» **TASK BRIEF**
Copy everything in the listing from the line containing "Zahlungsmethoden" down to the end of the listing, both ends included, leaving out the pictures.

» **MATERIAL PROVIDED**
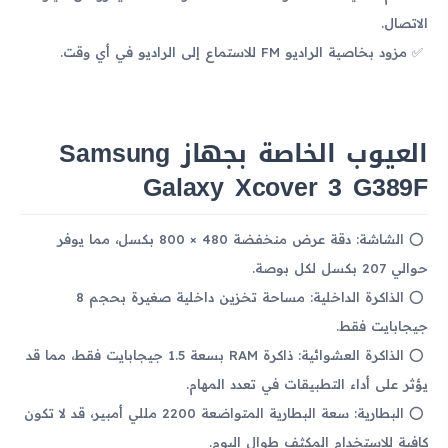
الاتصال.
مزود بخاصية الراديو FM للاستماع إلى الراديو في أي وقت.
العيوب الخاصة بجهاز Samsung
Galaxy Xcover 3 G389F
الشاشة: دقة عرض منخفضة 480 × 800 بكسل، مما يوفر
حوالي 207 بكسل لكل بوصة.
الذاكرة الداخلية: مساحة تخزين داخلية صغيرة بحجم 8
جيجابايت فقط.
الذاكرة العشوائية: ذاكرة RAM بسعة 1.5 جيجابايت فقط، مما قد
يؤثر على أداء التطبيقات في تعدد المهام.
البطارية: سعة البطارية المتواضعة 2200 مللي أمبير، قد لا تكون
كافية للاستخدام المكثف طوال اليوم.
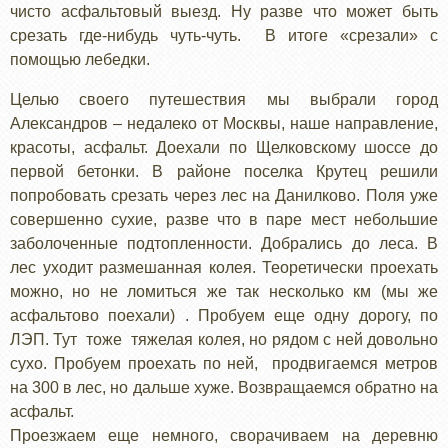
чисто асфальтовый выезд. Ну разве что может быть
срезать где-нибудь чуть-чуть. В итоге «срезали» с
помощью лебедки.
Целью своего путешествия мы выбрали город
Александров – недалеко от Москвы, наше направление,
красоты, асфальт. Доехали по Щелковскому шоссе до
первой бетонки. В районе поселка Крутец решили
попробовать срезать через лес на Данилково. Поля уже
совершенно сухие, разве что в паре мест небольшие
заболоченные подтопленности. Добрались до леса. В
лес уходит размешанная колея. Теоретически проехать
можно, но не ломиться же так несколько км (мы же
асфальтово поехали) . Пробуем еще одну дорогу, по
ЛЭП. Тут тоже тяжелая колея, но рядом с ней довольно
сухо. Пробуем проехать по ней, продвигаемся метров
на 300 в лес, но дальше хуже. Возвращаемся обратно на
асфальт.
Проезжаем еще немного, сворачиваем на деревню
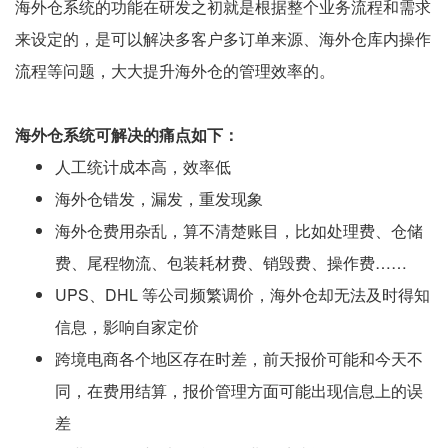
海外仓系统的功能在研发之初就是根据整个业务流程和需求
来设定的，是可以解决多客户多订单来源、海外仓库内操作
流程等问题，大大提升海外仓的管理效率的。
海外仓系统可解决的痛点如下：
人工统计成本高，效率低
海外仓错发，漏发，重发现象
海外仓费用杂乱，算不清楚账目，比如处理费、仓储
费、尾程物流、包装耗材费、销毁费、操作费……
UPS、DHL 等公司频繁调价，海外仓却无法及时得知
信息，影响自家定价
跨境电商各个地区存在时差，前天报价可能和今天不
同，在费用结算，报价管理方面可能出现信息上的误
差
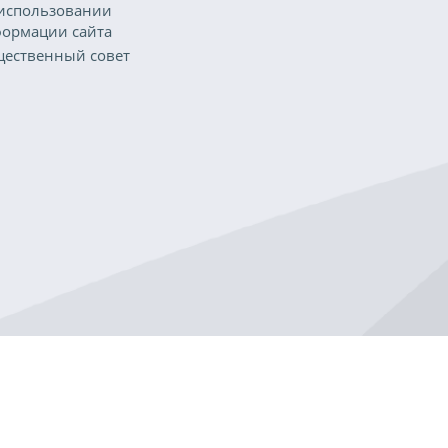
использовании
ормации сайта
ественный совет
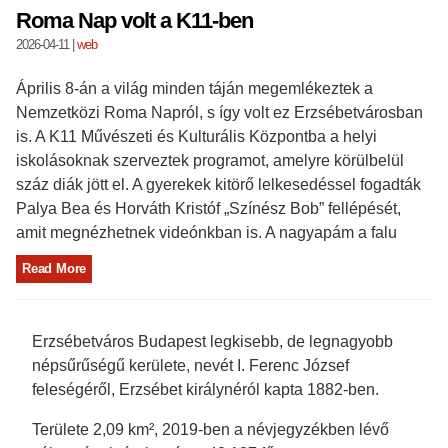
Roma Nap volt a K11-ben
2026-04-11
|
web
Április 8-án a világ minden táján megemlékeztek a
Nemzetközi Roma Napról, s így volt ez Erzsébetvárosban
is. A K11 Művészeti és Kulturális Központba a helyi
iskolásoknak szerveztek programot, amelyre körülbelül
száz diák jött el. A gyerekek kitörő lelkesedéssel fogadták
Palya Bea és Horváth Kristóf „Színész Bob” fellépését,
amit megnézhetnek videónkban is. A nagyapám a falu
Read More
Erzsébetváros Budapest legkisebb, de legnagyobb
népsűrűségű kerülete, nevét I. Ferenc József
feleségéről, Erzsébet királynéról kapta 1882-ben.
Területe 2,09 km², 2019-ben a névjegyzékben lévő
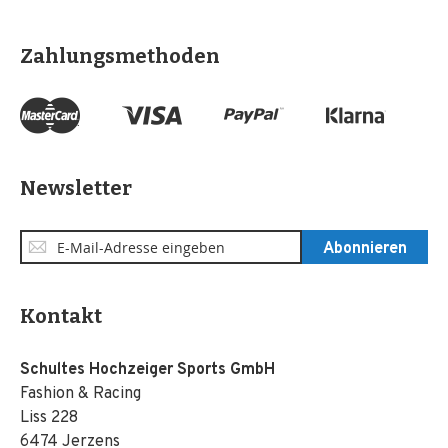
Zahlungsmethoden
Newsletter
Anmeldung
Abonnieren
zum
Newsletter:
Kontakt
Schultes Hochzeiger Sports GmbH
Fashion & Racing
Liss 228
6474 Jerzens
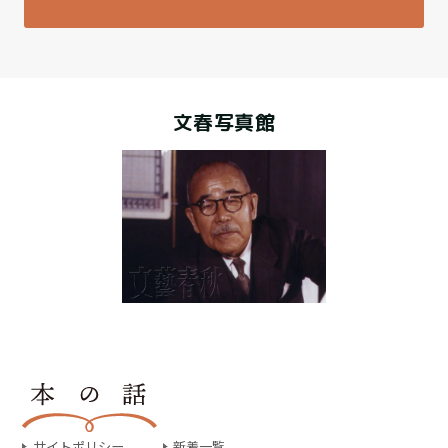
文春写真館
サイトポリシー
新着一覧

» **REPLY TO THE TASK**
Zahlungsmethoden
Newsletter
Anmeldung
Abonnieren
zum
Newsletter:
Kontakt
Schultes Hochzeiger Sports GmbH
Fashion & Racing
Liss 228
6474 Jerzens
文春写真館
サイトポリシー
新着一覧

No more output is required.